Zero-disclosure evidence is a cryptographic protocol that allows one side (the prover) to confirm the truth of the statement to the other side (the verifier), without disclosing any additional information about it (neither the content nor the source from which the prover learned about the veracity). The definition was first proposed by researchers at the Massachusetts Institute of Technology (MIT) Shafi Goldwasser, Silvio Mikali, and Charles Rakoff in the scientific article “The Complexity of Evidence in Intera Active systems ”(1985).
How it works
Imagine that you are in a room with someone blindfolded. On the table in front of you are two balls – white and black. You need to prove to the second person (the verifier) that the balls are really different colors, without revealing which ones. To do this, you should ask him to hide both balls under the table. After that, ask to get only one so you can see it. Then the ball hides again and the next time the verifier can again show either white or black. However, you can prove the statement, because you know for sure whether he changed them under the table.

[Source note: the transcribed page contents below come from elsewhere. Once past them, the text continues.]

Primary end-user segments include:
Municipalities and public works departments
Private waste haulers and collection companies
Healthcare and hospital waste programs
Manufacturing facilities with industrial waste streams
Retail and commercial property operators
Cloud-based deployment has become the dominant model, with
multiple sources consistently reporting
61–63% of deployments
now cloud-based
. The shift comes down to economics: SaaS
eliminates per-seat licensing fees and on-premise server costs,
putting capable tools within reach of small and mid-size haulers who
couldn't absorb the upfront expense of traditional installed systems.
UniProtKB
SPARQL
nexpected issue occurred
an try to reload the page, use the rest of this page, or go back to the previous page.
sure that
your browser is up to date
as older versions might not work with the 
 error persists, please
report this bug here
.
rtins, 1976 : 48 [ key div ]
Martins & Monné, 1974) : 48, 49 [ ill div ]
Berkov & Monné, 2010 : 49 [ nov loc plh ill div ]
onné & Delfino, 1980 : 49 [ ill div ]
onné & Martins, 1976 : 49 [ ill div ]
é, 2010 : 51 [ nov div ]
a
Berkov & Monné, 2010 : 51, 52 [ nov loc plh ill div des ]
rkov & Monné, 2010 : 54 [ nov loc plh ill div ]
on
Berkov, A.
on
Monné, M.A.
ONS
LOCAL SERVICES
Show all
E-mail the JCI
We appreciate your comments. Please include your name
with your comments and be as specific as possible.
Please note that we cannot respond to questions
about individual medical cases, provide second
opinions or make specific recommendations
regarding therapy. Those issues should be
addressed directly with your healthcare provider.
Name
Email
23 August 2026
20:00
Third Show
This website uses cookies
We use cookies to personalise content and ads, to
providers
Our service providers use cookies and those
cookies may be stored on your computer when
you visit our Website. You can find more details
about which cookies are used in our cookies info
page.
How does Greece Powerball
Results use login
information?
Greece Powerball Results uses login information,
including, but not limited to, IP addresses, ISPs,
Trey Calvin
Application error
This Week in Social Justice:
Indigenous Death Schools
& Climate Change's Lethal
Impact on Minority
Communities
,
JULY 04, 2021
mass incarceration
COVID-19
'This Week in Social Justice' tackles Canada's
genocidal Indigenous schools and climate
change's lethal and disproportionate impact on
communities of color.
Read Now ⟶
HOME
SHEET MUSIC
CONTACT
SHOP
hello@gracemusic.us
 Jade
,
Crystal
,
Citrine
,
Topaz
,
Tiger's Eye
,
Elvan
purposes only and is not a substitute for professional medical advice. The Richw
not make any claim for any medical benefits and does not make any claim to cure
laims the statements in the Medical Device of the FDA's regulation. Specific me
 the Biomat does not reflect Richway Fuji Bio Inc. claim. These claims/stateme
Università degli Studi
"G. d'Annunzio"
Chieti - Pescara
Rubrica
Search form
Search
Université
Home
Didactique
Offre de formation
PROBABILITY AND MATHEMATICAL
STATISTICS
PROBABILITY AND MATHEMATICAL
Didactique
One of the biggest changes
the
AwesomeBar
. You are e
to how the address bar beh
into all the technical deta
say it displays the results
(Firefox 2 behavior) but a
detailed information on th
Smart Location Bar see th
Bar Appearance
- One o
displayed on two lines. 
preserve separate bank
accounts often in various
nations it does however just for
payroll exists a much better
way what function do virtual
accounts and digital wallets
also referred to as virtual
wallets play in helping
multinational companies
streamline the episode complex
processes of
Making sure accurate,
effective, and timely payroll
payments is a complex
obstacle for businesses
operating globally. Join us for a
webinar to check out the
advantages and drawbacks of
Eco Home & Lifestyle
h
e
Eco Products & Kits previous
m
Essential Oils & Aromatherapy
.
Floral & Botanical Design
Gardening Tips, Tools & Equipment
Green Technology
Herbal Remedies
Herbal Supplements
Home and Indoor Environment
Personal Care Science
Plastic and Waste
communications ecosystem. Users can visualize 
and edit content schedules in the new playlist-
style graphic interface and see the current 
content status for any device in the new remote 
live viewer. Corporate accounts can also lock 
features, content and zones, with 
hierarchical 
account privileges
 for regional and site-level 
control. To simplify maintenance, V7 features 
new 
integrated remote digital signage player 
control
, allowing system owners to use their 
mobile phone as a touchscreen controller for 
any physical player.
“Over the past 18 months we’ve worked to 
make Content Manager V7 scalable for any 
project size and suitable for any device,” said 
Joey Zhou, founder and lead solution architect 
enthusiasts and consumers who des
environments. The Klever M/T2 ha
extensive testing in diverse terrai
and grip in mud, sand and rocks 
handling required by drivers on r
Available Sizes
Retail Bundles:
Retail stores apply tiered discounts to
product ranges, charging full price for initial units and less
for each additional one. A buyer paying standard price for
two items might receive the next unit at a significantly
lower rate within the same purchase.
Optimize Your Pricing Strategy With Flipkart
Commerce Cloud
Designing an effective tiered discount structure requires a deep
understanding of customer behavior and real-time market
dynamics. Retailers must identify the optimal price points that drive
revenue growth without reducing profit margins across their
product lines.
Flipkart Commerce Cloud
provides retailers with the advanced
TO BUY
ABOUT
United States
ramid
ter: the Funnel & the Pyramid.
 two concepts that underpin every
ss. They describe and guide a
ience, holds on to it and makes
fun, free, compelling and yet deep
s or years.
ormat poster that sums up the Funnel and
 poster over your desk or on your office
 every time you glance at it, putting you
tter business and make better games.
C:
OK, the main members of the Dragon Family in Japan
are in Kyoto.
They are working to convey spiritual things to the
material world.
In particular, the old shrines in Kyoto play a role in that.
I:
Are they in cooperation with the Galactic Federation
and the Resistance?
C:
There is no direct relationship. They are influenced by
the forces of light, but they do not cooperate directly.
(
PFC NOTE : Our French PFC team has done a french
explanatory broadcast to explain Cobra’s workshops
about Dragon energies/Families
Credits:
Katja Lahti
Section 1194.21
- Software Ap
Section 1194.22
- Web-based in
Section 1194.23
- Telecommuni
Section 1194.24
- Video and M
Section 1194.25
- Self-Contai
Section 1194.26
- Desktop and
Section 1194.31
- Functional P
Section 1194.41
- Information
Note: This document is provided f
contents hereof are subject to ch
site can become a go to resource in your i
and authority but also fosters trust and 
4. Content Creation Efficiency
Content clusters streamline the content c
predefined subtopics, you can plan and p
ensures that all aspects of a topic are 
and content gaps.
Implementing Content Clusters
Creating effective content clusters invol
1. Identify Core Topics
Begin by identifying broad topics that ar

Nevertheless, the verifier will not be completely sure of the truth of the fact, because luck or deception could have taken place. This problem is solved by repeating the experiment n times. With each round, the chance of accidentally turning out to be right will be halved: after five repetitions, the probability of cheating will be 1 to 32, after 10 rounds – 1 to 1024, and after 20 rounds – about 1 to 1,000,000.
Through repetition, it is possible to achieve the desired level of evidence reliability, but absolute certainty cannot be achieved.
Why use zero-knowledge proof
One of the obvious applications of evidence with zero disclosure in cryptocurrencies can be called checking the user’s availability of funds for a transaction, without disclosing to network participants who this user is and how much money he has in his account.
This protocol can also be used in areas where it is necessary to ensure the security of data (for example, personal information) or the conduct of financial transactions.
Zero-disclosure evidence can play the role of a tool that verifies data and users, provides privileged access, and establishes trusted connections.
What types of evidence are there with zero disclosure
- Interactive (the verifier independently interrogates the prover in real time);
- Non-interactive (does not require direct communication between the verifier and the prover; the former can verify the authenticity of the statement after the fact).
Evidence with zero disclosure can also be divided into two groups, based on the presence or absence of a phase of fixing the authenticity of the statement by several verifiers – the so-called trusted setup using a Boolean function.
For some protocols, such as zk-SNARKs (Zero-Knowledge Succinct Non-Interactive ARgument of Knowledge), this is a prerequisite. Verifiers generate a special secret that is destroyed immediately after a trusted installation. If the secret continues to exist, then the data on the network can be faked, thereby leveling the benefits of using the protocol.
There are protocols that do not require a trusted installation (for example, zk-STARK (Zero-Knowledge Scalable Transparent ARguments of Knowledge).
What are the benefits of zero-disclosure evidence
- Increasing the privacy of users in public blockchains and other networks;
- Strengthening information security by replacing inefficient authentication and verification methods;
- Blockchain throughput and scalability.
What are the disadvantages of zero-disclosure evidence
- Require significant computing power;
- The possibility of compromise with a trusted installation;
- Potential vulnerability to quantum computing.
Which projects use zero-disclosure evidence
Focused on increased user privacy, ZCash cryptocurrency uses the modified zk-SNARKs protocol. The same protocol was partially implemented on the Ethereum network as part of the Byzantium hard fork. At the moment, air developers are considering additional options for using this technology.
Startup QEDIT developed the SDK (Software Development Kit), which allows you to implement evidence with zero disclosure in existing blockchains to increase the privacy of transactions while maintaining the possibility of their validation by nodes. Note that the project has already been awarded the European Commission Quality Mark, and among its partners are such well-known companies as VMWare, Ant Financial and Deloitte.
StarkWare has created solutions based on the zk-STARKs protocol, which can also be implemented on existing networks. The project has already attracted funding from Vitalik Buterin, Pantera Capital, Intel Capital, Sequoia Capital and other investors.
Dutch bank ING has released a modified version of the evidence with zero disclosure – Zero-Knowledge Range Proof (ZKRP). This protocol can prove that the client has a salary in the range necessary to obtain a mortgage, without disclosing the amount itself.